I'm new on this, but I'd like to plot a ROC curve for a small dataset of active compounds versus decoys. I based myself on this link: ROC curve for binary classification in python In this case, this small dataset is a result of a virtual screening that ranked and scored the compounds with known activity or inactivity from experimental data (IC50).
I'm not sure if the plot and the AUC are correct. I noticed that even if there was only one-value difference between the test (true) predicted values, the AUC was only 0.5. For the true and predicted values in the code I inserted below, it was around 0.49 only. Perhaps the model was not properly identifying the compounds. However, I noticed that for the first ten compounds in the rank, it identified correctly, besides some in other positions. Maybe it better identified active compounds than negative ones, or maybe it was because there were more active compounds to be considered.
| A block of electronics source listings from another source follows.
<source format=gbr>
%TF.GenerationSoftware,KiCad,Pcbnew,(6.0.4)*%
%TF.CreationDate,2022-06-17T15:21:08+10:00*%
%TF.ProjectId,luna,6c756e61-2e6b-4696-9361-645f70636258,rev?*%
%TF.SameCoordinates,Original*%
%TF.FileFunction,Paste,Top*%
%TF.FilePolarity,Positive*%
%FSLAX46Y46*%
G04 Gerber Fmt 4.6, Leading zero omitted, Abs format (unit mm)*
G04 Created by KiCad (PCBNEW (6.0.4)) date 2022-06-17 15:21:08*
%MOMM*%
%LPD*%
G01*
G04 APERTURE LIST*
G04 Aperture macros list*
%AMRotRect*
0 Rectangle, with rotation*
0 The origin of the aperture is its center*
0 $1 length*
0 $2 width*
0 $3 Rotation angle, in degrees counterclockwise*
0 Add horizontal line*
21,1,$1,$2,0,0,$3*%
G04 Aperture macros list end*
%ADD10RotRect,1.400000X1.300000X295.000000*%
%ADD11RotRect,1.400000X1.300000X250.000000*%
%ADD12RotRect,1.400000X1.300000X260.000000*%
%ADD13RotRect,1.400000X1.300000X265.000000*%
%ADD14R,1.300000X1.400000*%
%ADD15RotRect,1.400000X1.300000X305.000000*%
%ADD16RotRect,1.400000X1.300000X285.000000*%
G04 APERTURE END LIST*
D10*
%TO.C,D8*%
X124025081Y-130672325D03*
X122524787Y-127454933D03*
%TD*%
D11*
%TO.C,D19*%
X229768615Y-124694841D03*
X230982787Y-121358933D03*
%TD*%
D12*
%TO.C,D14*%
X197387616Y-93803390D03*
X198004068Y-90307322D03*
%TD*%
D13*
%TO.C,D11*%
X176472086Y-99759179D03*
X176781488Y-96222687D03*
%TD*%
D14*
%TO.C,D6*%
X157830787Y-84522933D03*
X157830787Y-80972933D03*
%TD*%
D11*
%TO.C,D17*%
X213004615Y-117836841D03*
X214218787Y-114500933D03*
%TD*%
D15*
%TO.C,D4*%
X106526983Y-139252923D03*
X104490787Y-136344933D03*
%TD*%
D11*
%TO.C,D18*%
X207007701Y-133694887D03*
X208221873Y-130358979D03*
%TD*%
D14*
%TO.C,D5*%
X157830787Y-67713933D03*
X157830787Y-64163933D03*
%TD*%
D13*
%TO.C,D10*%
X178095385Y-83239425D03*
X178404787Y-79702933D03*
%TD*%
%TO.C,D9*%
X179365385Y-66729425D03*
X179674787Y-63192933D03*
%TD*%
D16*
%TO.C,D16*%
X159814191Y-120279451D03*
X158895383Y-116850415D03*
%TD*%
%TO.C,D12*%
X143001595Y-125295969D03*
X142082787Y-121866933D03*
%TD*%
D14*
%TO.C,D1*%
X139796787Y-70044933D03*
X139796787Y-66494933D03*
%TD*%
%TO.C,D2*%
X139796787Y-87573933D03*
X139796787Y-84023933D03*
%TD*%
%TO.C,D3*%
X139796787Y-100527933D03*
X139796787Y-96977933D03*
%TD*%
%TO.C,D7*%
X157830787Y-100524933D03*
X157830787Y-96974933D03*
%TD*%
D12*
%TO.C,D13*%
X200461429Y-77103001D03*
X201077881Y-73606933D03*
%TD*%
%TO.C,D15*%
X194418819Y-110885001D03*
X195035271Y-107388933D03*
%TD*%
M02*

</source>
Also, would it be better to use another classification system for the tested and predicted values, other than a binary classification? For example, ranking the IC50 values from best to worst and comparing with the virtual screening rank, creating a score for the true and predicted results, considering the similarity between the ranks of each compound (for IC50 and virtual screening)?
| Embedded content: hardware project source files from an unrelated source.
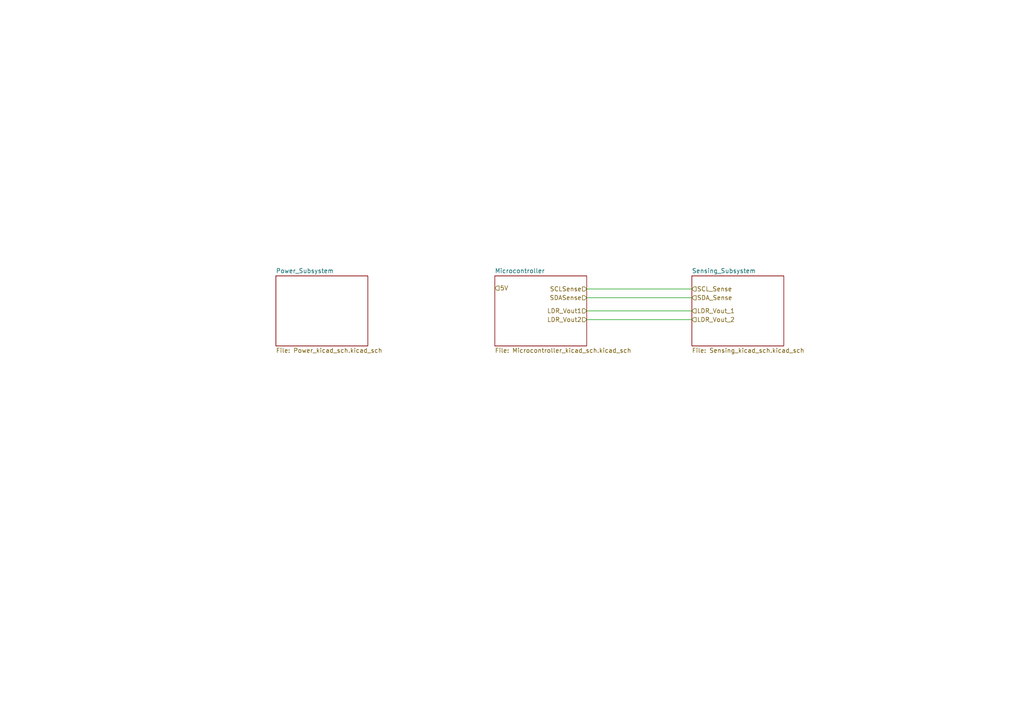
<source format=kicad_sch>
(kicad_sch (version 20230121) (generator eeschema)

  (uuid 83bdd5e1-981a-4ca1-9a2f-70dea9f00850)

  (paper "A4")

  (title_block
    (company "UCT")
  )

  


  (wire (pts (xy 170.18 92.71) (xy 200.66 92.71))
    (stroke (width 0) (type default))
    (uuid 76565a80-c170-4bf5-8e0a-bb538a06a507)
  )
  (wire (pts (xy 170.18 86.36) (xy 200.66 86.36))
    (stroke (width 0) (type default))
    (uuid 8d92d274-2cbb-4804-a644-70d09fa27762)
  )
  (wire (pts (xy 170.18 83.82) (xy 200.66 83.82))
    (stroke (width 0) (type default))
    (uuid d01e4bc5-b59f-42cf-bcb7-d13e7da6f072)
  )
  (wire (pts (xy 170.18 90.17) (xy 200.66 90.17))
    (stroke (width 0) (type default))
    (uuid d8e5755e-12b7-4233-865d-718c6aadd8cb)
  )

  (hierarchical_label "LDR_Vout_1" (shape input) (at 200.66 90.17 0) (fields_autoplaced)
    (effects (font (size 1.27 1.27)) (justify left))
    (uuid 21083441-8fcc-4f69-b5a0-e8a5e1dad352)
  )
  (hierarchical_label "SCLSense" (shape input) (at 170.18 83.82 180) (fields_autoplaced)
    (effects (font (size 1.27 1.27)) (justify right))
    (uuid 306be795-f33d-41a3-a859-bffb2a461edf)
  )
  (hierarchical_label "LDR_Vout2" (shape input) (at 170.18 92.71 180) (fields_autoplaced)
    (effects (font (size 1.27 1.27)) (justify right))
    (uuid 3f93d896-c3fe-47dc-b4ee-9050d4bcc060)
  )
  (hierarchical_label "5V" (shape input) (at 143.51 83.566 0) (fields_autoplaced)
    (effects (font (size 1.27 1.27)) (justify left))
    (uuid 5c48176e-ac00-40f3-8ef5-60e539f501af)
  )
  (hierarchical_label "LDR_Vout_2" (shape input) (at 200.66 92.71 0) (fields_autoplaced)
    (effects (font (size 1.27 1.27)) (justify left))
    (uuid 8185a18b-f3e1-472a-b09f-6e3c58b0cbae)
  )
  (hierarchical_label "LDR_Vout1" (shape input) (at 170.18 90.17 180) (fields_autoplaced)
    (effects (font (size 1.27 1.27)) (justify right))
    (uuid aec28805-6349-4e75-a597-5bd701b99b03)
  )
  (hierarchical_label "SDA_Sense" (shape input) (at 200.66 86.36 0) (fields_autoplaced)
    (effects (font (size 1.27 1.27)) (justify left))
    (uuid c9bf4da3-60bf-4192-90c8-6ebdb47ea890)
  )
  (hierarchical_label "SDASense" (shape input) (at 170.18 86.36 180) (fields_autoplaced)
    (effects (font (size 1.27 1.27)) (justify right))
    (uuid d34a5960-2c53-4526-a871-3387855148a1)
  )
  (hierarchical_label "SCL_Sense" (shape input) (at 200.66 83.82 0) (fields_autoplaced)
    (effects (font (size 1.27 1.27)) (justify left))
    (uuid d3fc9730-93ae-4f9c-9c0a-25b26f4afb3a)
  )

  (sheet (at 80.01 80.01) (size 26.67 20.32) (fields_autoplaced)
    (stroke (width 0.1524) (type solid))
    (fill (color 0 0 0 0.0000))
    (uuid 1213f935-6f8d-4a20-9c2e-6b5e9a834fe6)
    (property "Sheetname" "Power_Subsystem" (at 80.01 79.2984 0)
      (effects (font (size 1.27 1.27)) (justify left bottom))
    )
    (property "Sheetfile" "Power_kicad_sch.kicad_sch" (at 80.01 100.9146 0)
      (effects (font (size 1.27 1.27)) (justify left top))
    )
    (instances
      (project "EEE3088"
        (path "/83bdd5e1-981a-4ca1-9a2f-70dea9f00850" (page "2"))
      )
    )
  )

  (sheet (at 143.51 80.01) (size 26.67 20.32) (fields_autoplaced)
    (stroke (width 0.1524) (type solid))
    (fill (color 0 0 0 0.0000))
    (uuid af4ae736-8069-4035-bb69-27168d826fe0)
    (property "Sheetname" "Microcontroller" (at 143.51 79.2984 0)
      (effects (font (size 1.27 1.27)) (justify left bottom))
    )
    (property "Sheetfile" "Microcontroller_kicad_sch.kicad_sch" (at 143.51 100.9146 0)
      (effects (font (size 1.27 1.27)) (justify left top))
    )
    (instances
      (project "EEE3088"
        (path "/83bdd5e1-981a-4ca1-9a2f-70dea9f00850" (page "4"))
      )
    )
  )

  (sheet (at 200.66 80.01) (size 26.67 20.32) (fields_autoplaced)
    (stroke (width 0.1524) (type solid))
    (fill (color 0 0 0 0.0000))
    (uuid d16a673b-d677-4a4a-a11c-ee22bd422692)
    (property "Sheetname" "Sensing_Subsystem" (at 200.66 79.2984 0)
      (effects (font (size 1.27 1.27)) (justify left bottom))
    )
    (property "Sheetfile" "Sensing_kicad_sch.kicad_sch" (at 200.66 100.9146 0)
      (effects (font (size 1.27 1.27)) (justify left top))
    )
    (instances
      (project "EEE3088"
        (path "/83bdd5e1-981a-4ca1-9a2f-70dea9f00850" (page "3"))
      )
    )
  )

  (sheet_instances
    (path "/" (page "1"))
  )
)

</source>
I also thought in doing a precision-recall curve, considering the data imbalance between the quantity of active compounds and decoys.
import matplotlib.pyplot as plt
from sklearn.metrics import roc_curve, auc, roc_auc_score
test = [1,1,1,1,1,1,1,1,1,1,0,1,1,0,1,0,1,1,0,1,0,1,1,1]
pred = [1,1,1,1,1,1,1,1,1,1,1,1,1,1,1,1,1,1,1,0,0,0,0,0]
fpr = dict()
tpr = dict()
roc_auc = dict()
for i in range(2):
fpr[i], tpr[i], _ = roc_curve(test, pred)
roc_auc[i] = auc(fpr[i], tpr[i])
print(roc_auc_score(test, pred))
plt.figure()
plt.plot(fpr[1], tpr[1])
plt.xlim([0.0, 1.0])
plt.ylim([0.0, 1.05])
plt.xlabel('False Positive Rate')
plt.ylabel('True Positive Rate')
plt.title('Receiver operating characteristic')
plt.show()
The code required to plot the ROC curve is very similar but simpler than yours. There is no need to store fpr and tpr as dictionaries, they are arrays. I think the problem is your predictions are absolute True/False, and not a probability that can be used to generate the threshold values using the roc_curve function. I changed the pred values to a probability (> 0.5 is True, < 0.5 is False) and the curve now looks closer to what you probably expect. Also, only 66% of the predictions are correct, and that makes the curve be relatively close to the 'no-discrimination' line (random event with 50% probability).
test = [1,1,1,1,1,1,1,1,1,1,0,1,1,0,1,0,1,1,0,1,0,1,1,1]
pred = [0.91,0.87,0.9,0.75,0.85,0.97,0.99,0.98,0.66,0.97,0.98,0.57,0.89,0.62,0.93,0.97,0.55,0.99,0.11,0.84,0.45,0.35,0.3,0.39]
fpr, tpr, _ = roc_curve(test, pred)
roc_auc = auc(fpr, tpr)
print(roc_auc_score(test, pred))
plt.figure()
plt.plot(fpr, tpr)
plt.plot([0.0, 1.0], [0.0, 1.0], ls='--', lw=0.3, c='k')
plt.xlim([0.0, 1.0])
plt.ylim([0.0, 1.05])
plt.xlabel('False Positive Rate')
plt.ylabel('True Positive Rate')
plt.title('Receiver operating characteristic')
plt.show()
Now the AUC value is 0.5842105263157894.